"In October last year, Truth in Accounting published its annual Financial State of the States, study. New Mexico was given a financial grade of “D.” The report stated: “New Mexico’s financial problems stem mostly from unfunded retirement obligations.” “…New Mexico had only set aside 75 cents of every dollar of promised pension benefits and 23 cents for every dollar of promised retiree health benefits. If benefits and funding are not changed future taxpayers will be burdened with paying the under-funded retirement promises.”
The two largest public sector pension plans in New Mexico are the Public Employees Retirement Association (PERA) and the Education Retirement Board (ERB). The PERA has five distinct retirement plans for these divisions: state general; state police/corrections; municipal general; municipal police and municipal fire. The ERB generally covers all full- time employees of a New Mexico public education institution.
Most workers in the private sector who have retirement plans, have defined contribution or profit-sharing plans. In a typical defined contribution plan, the employer and the employee contribute to the employee’s retirement account with pre-tax income. The retirement account is managed by the employee who can make his own permitted investment decisions. When the employment terminates, the retirement account belongs to the employee. The employee has no guaranteed amount he will receive in retirement.
In contrast, in a defined benefit plan, the worker will usually receive a known monthly payment, based on a formula that typically uses the number of years of employment and average salary received to determine the payment amount. Most public sector workers in the United States have defined benefit retirement plans.
Defined benefit retirement plans are much more expensive to fund and administer than defined contribution plans. With a defined benefit plan, the employer’s contractual obligations to the former employee can last for decades after the employee’s termination or retirement. A large factor in the bankruptcies of General Motors, Chrysler and the City of Detroit was the inability to afford defined benefit pension plan payments. Here in New Mexico, even companies as financially strong as Sandia Labs have ended their defined benefit retirement plans. The costs are simply too great.
Each year on June 30, the ERB and PERA publish an annual actuarial valuation report, available on the internet, describing the financial condition of the respective funds. Here are some pertinent facts from the 2022 reports.
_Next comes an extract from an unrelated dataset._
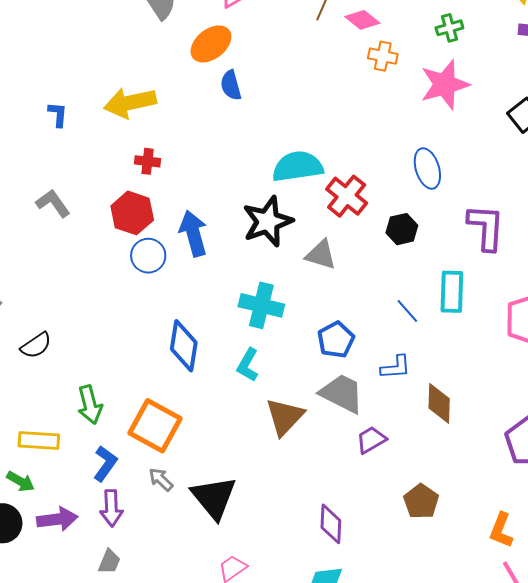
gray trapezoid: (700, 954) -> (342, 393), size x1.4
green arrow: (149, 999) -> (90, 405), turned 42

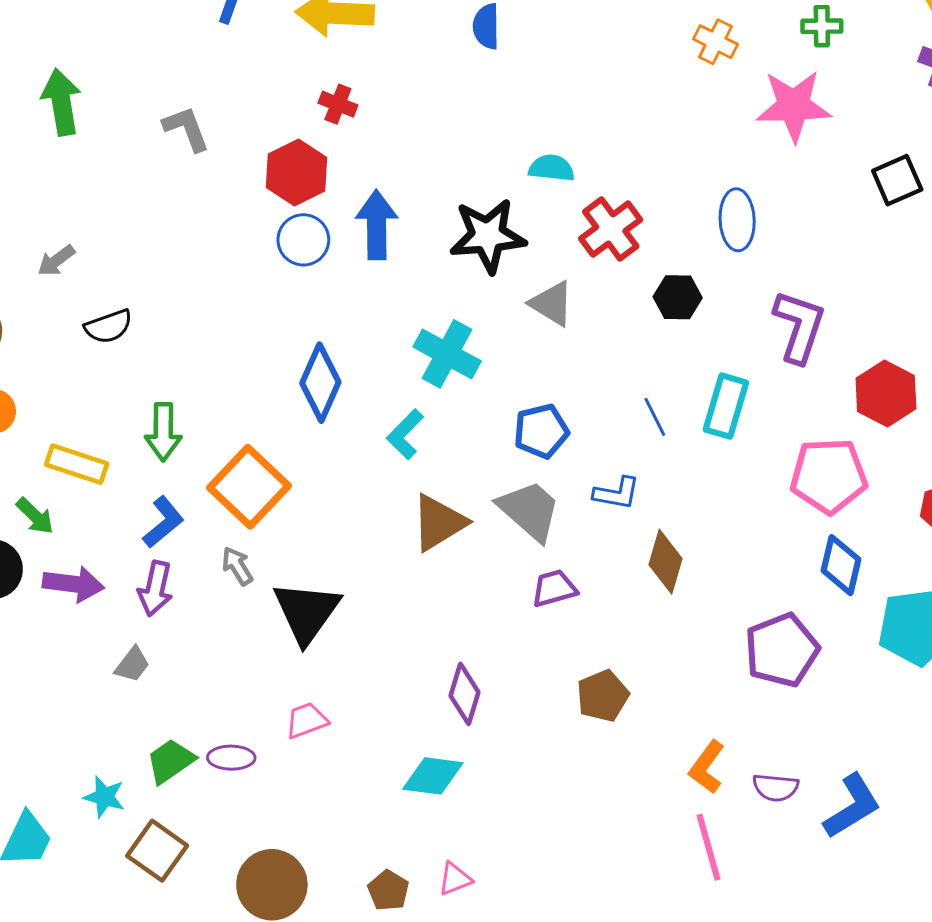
cyan semicircle: (298, 166) -> (552, 168), size x0.6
1. Of the five PERA retirement plans, only the state police/corrections plan is overfunded at 123.8%. The other four plans are all have unfunded actuarial accrued liability (UAAL). Their funded ratios are from 56% to 74%.
2. The largest PERA fund is the state general fund. As of 6/30/22 its funded percentage was only 58.8%. Its unfunded liability was $4,158,051,820. When that figure is divided by the membership total of 49,940, the amount comes to $83,260 per member.
3. The net total of the unfunded liability for the five PERA funds is $ 7,615,240,886.
4. As of 6/30/22, the funded ratio of the ERB pension plan was only 63.5%, and the UAAL was $8,841,049,868. When that number is divided by the membership total of 167,132, the result is $52,898 per member.
In addition to PERA and ERB pension liabilities, since 1990 New Mexico has provided healthcare benefits for retirees who receive PERA or ERA pensions. The benefit is administered by the New Mexico Retiree Healthcare Authority (NMRHCA). As of 6/30/22, the program only had a funded ratio of 33.3% and an unfunded liability of $2,311,603,052. When that number is divided by the membership total of 157,131, the per member amount is $14,711.
As the famous conservative economist Herb Stein (father of Ben Stein) once quipped, “If it can’t go on forever, it will stop.” That describes New Mexico’s tremendously generous public sector pension plans. The total unfunded liability of the three described plans is an astonishing $18,767,893,052 (BILLIONS) as of 6/30/22. When I divide that figure by the total New Mexico population of 2.1 million, I get a number of $8939 per person just to erase the unfunded liability – an impossible task.
The proper question to ask about New Mexico public sector pension plans is not if but when they will begin to collapse financially. When that happens, expect political upheaval."